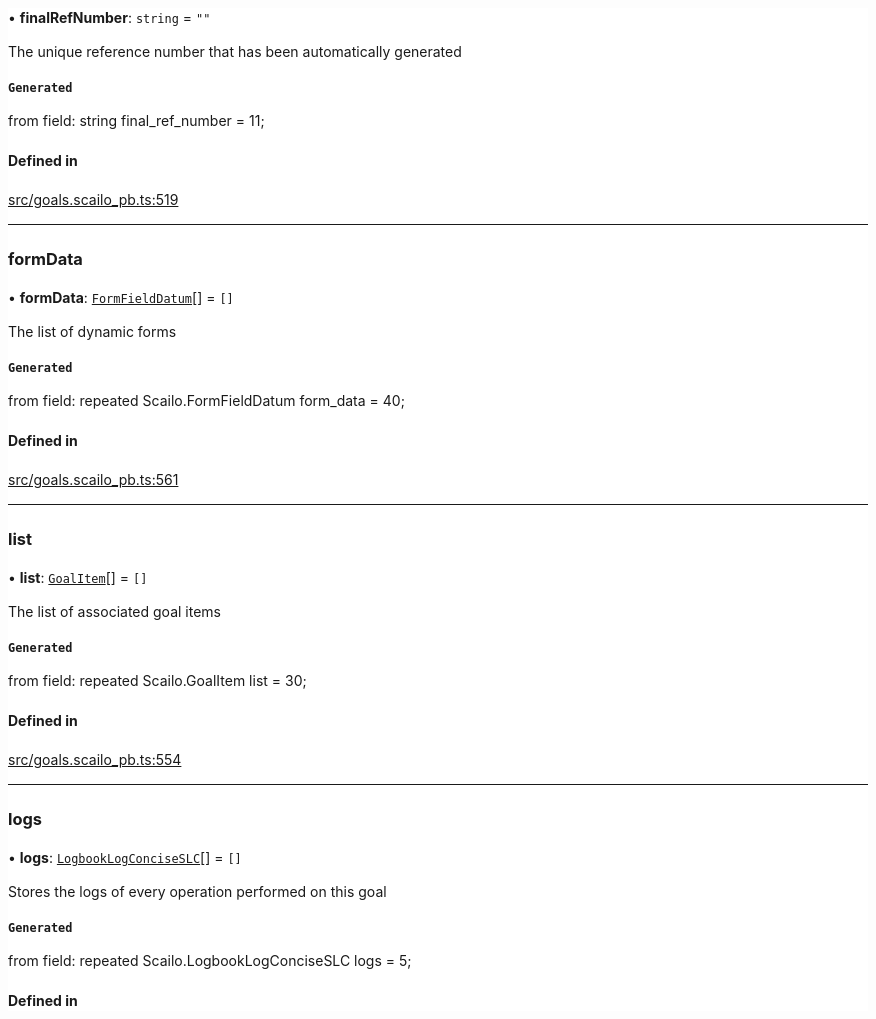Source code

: • **finalRefNumber**: `string` = `""`

The unique reference number that has been automatically generated

**`Generated`**

from field: string final_ref_number = 11;

#### Defined in

[src/goals.scailo_pb.ts:519](https://github.com/scailo/ts-sdk/blob/c10a36b57201dfa5903d4b53efa1e62aa6208936/src/goals.scailo_pb.ts#L519)

___

### formData

• **formData**: [`FormFieldDatum`](FormFieldDatum.md)[] = `[]`

The list of dynamic forms

**`Generated`**

from field: repeated Scailo.FormFieldDatum form_data = 40;

#### Defined in

[src/goals.scailo_pb.ts:561](https://github.com/scailo/ts-sdk/blob/c10a36b57201dfa5903d4b53efa1e62aa6208936/src/goals.scailo_pb.ts#L561)

___

### list

• **list**: [`GoalItem`](GoalItem.md)[] = `[]`

The list of associated goal items

**`Generated`**

from field: repeated Scailo.GoalItem list = 30;

#### Defined in

[src/goals.scailo_pb.ts:554](https://github.com/scailo/ts-sdk/blob/c10a36b57201dfa5903d4b53efa1e62aa6208936/src/goals.scailo_pb.ts#L554)

___

### logs

• **logs**: [`LogbookLogConciseSLC`](LogbookLogConciseSLC.md)[] = `[]`

Stores the logs of every operation performed on this goal

**`Generated`**

from field: repeated Scailo.LogbookLogConciseSLC logs = 5;

#### Defined in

- - - -

Copy all the items above word for word, leaving out the pictures.

Source code

: • **finalRefNumber**: `string` = `""`

The unique reference number that has been automatically generated

**`Generated`**

from field: string final_ref_number = 11;

#### Defined in

[src/goals.scailo_pb.ts:519](https://github.com/scailo/ts-sdk/blob/c10a36b57201dfa5903d4b53efa1e62aa6208936/src/goals.scailo_pb.ts#L519)

___

### formData

• **formData**: [`FormFieldDatum`](FormFieldDatum.md)[] = `[]`

The list of dynamic forms

**`Generated`**

from field: repeated Scailo.FormFieldDatum form_data = 40;

#### Defined in

[src/goals.scailo_pb.ts:561](https://github.com/scailo/ts-sdk/blob/c10a36b57201dfa5903d4b53efa1e62aa6208936/src/goals.scailo_pb.ts#L561)

___

### list

• **list**: [`GoalItem`](GoalItem.md)[] = `[]`

The list of associated goal items

**`Generated`**

from field: repeated Scailo.GoalItem list = 30;

#### Defined in

[src/goals.scailo_pb.ts:554](https://github.com/scailo/ts-sdk/blob/c10a36b57201dfa5903d4b53efa1e62aa6208936/src/goals.scailo_pb.ts#L554)

___

### logs

• **logs**: [`LogbookLogConciseSLC`](LogbookLogConciseSLC.md)[] = `[]`

Stores the logs of every operation performed on this goal

**`Generated`**

from field: repeated Scailo.LogbookLogConciseSLC logs = 5;

#### Defined in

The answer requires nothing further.